The current question remains: How does a Muslim woman continue to partake in sports while battling Western prejudice that try rather hard to depict the Muslim woman as a sad individual remaining at home? The truth is that the Muslim woman, especially in the United States, has many battles to fight, and this forces her to work for recognition within her community.
I myself am one of the only two competitors in the United States to compete nationally and wear the headscarf while other Muslim competitors within the United State are often disqualified. As a result, I am technically “privileged”—a mixture of being able to “know the right people” as well as a result of competing 10 years without the scarf.

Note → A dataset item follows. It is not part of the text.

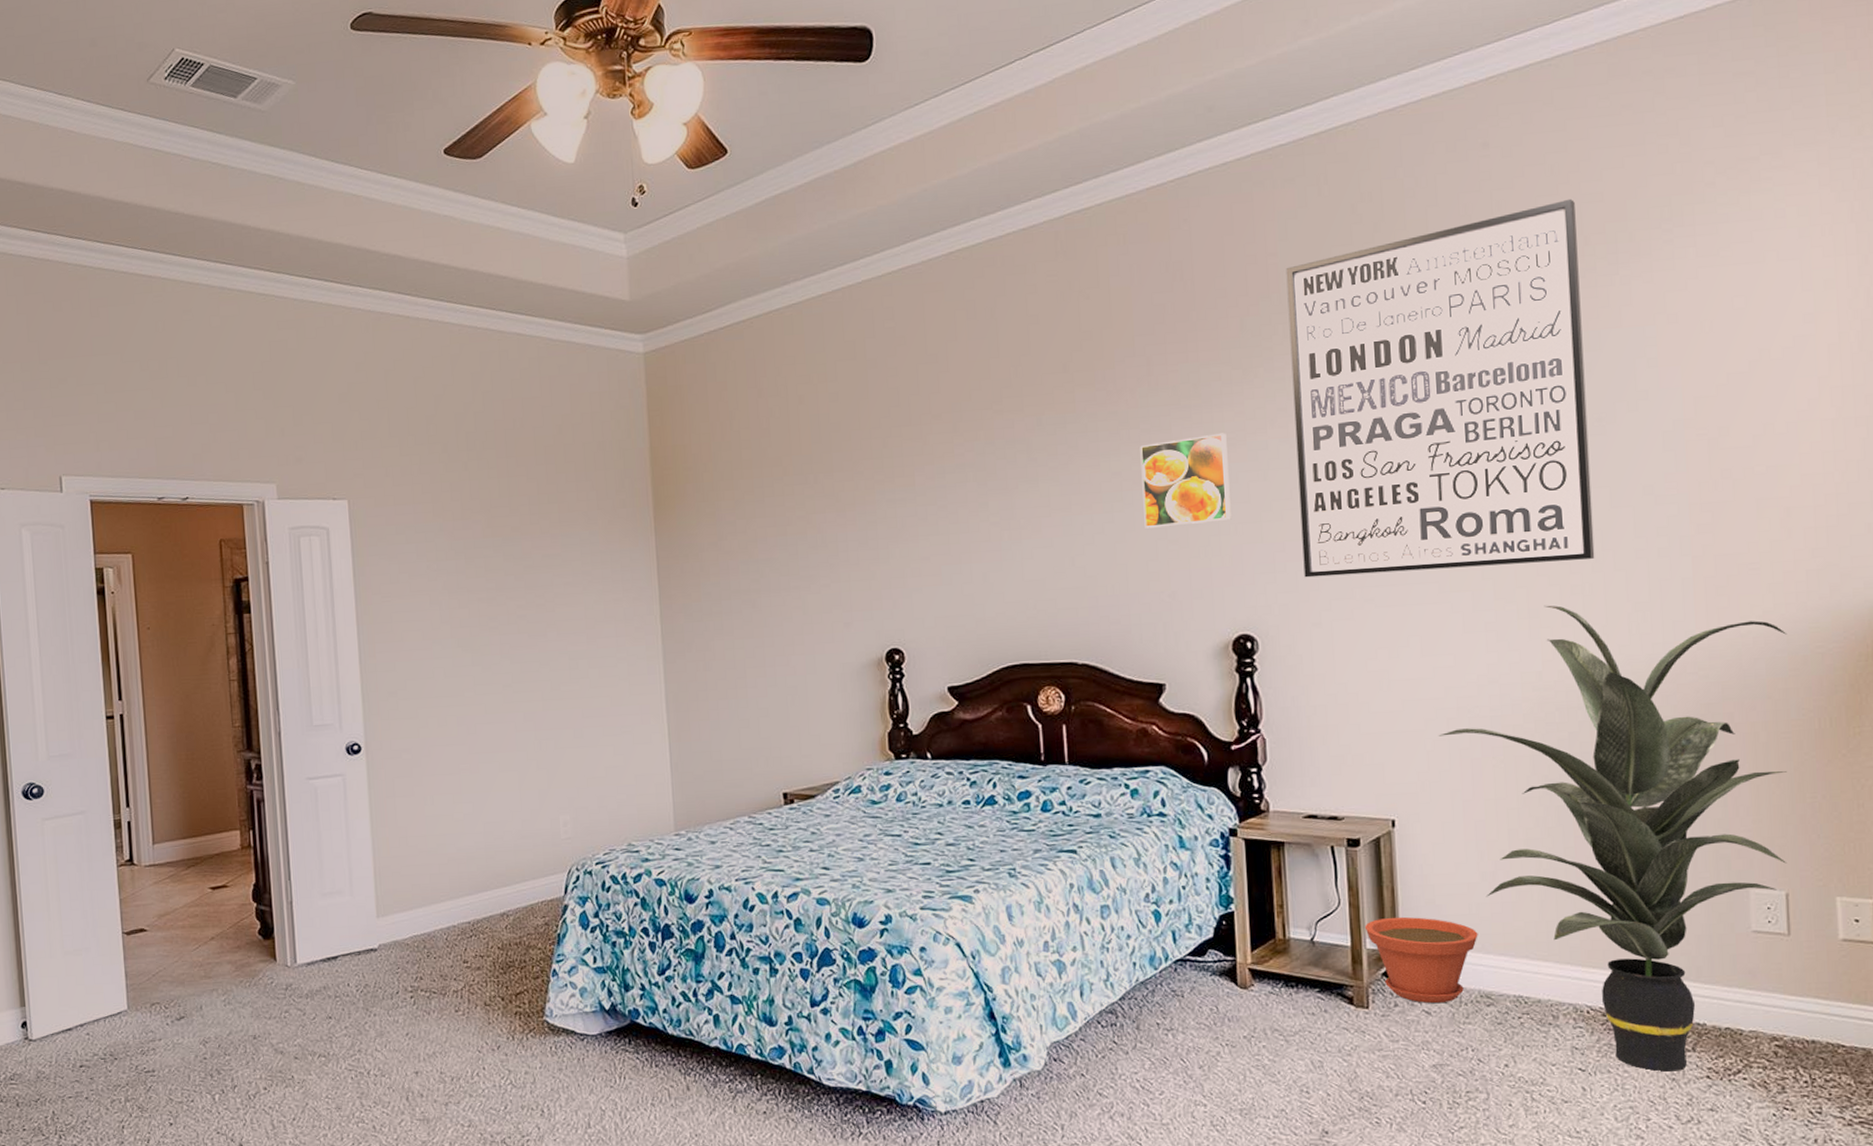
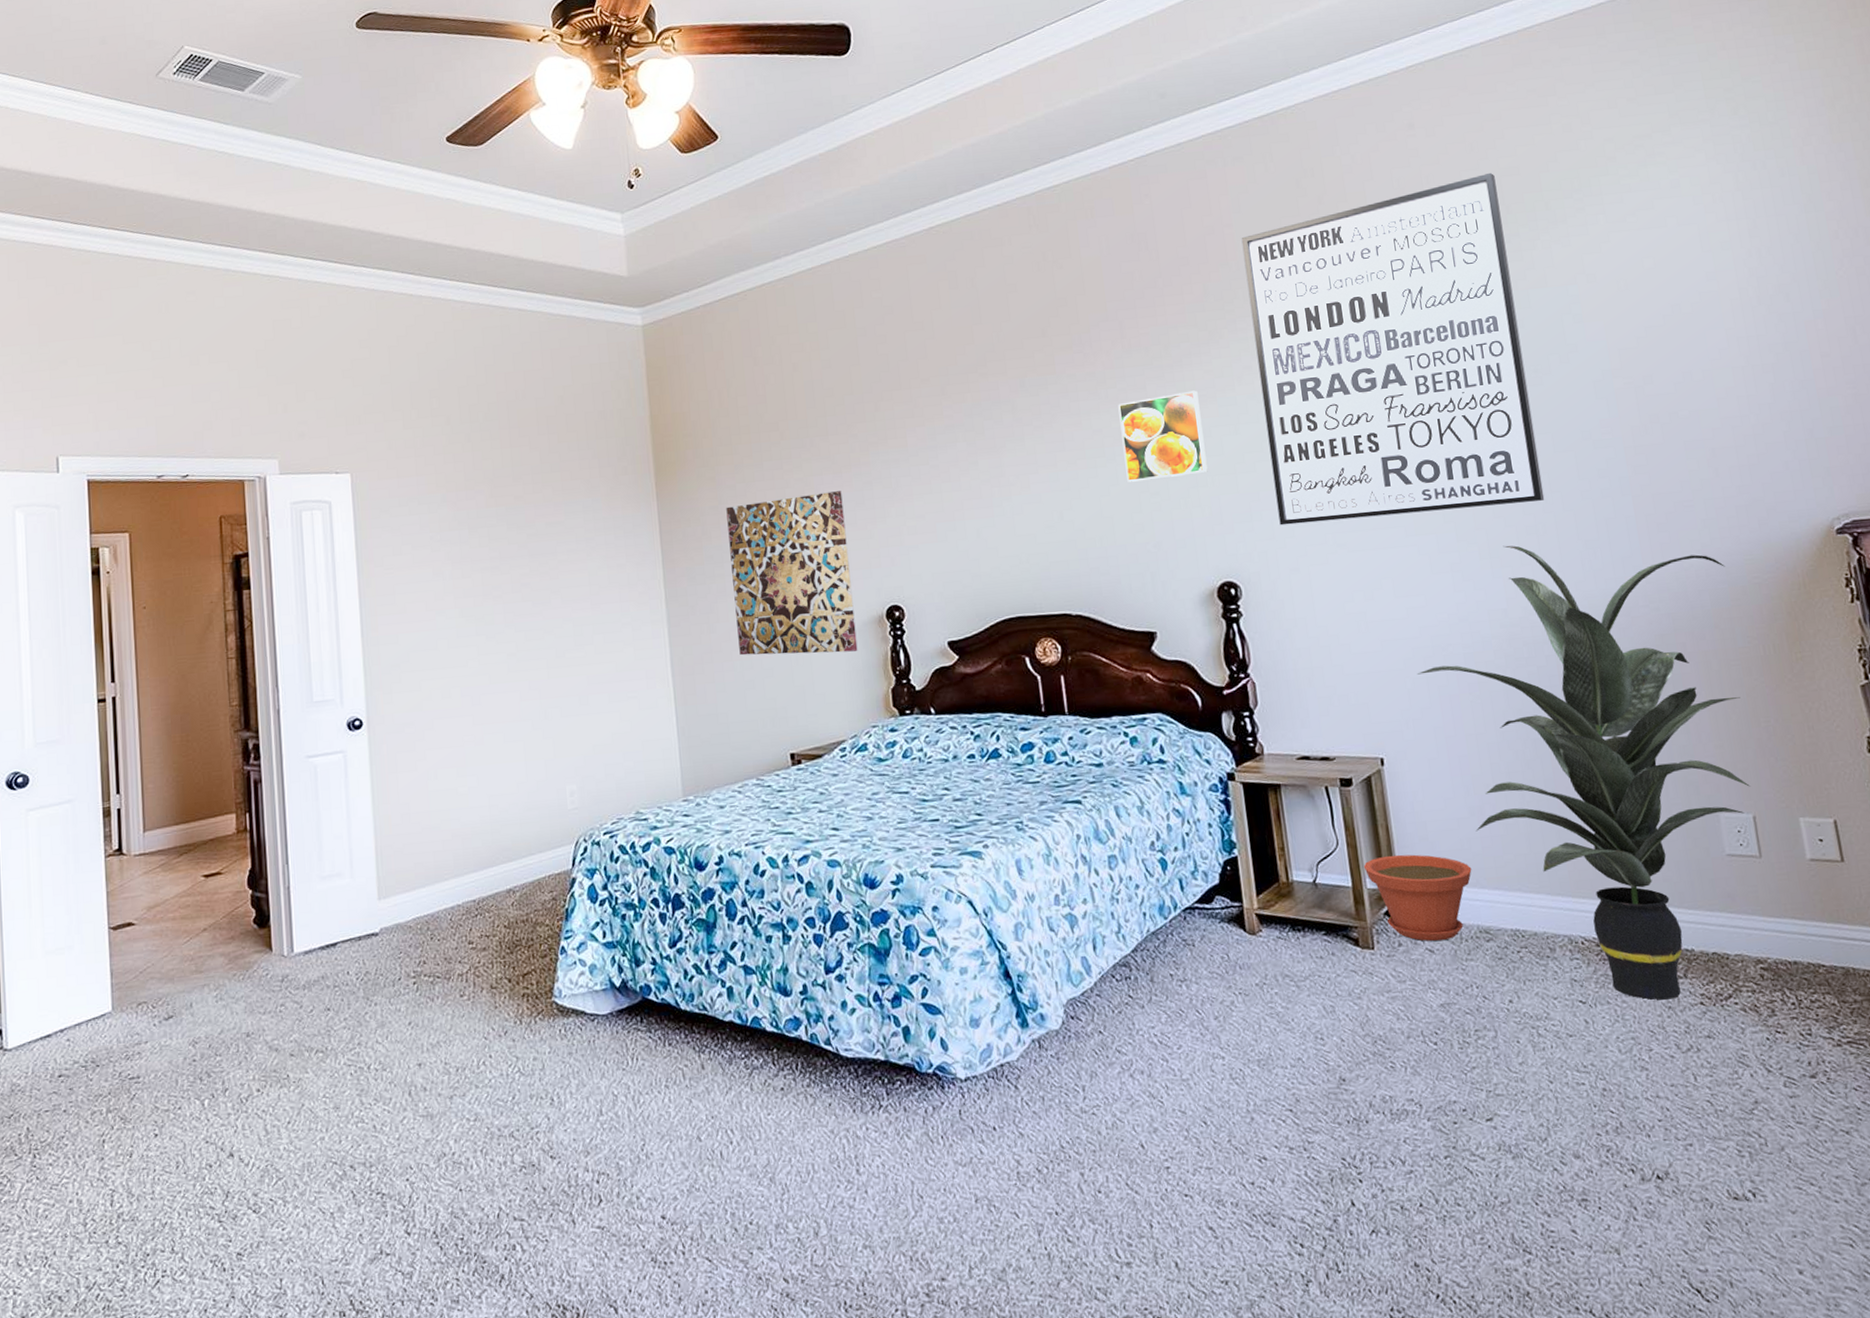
wall art: none [725,530,855,695] -> present [726,491,858,656]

And how will I be able to bring attention to my scarf further and begin to make strides for beginning competitors to be involved in martial arts? I will have to work twice as hard to reach the top and win the space in the top national category, something I have begun preparing for.
While I had taken third in the nation nearly three years ago, I will have to work many times over to not only be taken seriously within the category, but also to place in the top three matches.
However, such matters in Hijab Ban politics would be easier to change if only more Muslim women became involved and dedicated to the cause of sports. It is hard to make a change in national and international organizations when the mass of the affected body is minimal. This makes it easier for such organizations to slip into Orientalist prejudices of the invisibility of the Muslim woman and act under misguided perceptions to ban the hijab as means of “freeing the poor Muslim woman.” Not to mention the fact that it is extremely difficult to find sporting hijabs and that only one company currently advertises to selling martial arts hijabs.
It is time for more Muslim women to step out and compete seriously, as well as take the lead into the sports sphere within the United States in order to change the the status of discrimination in these organizations.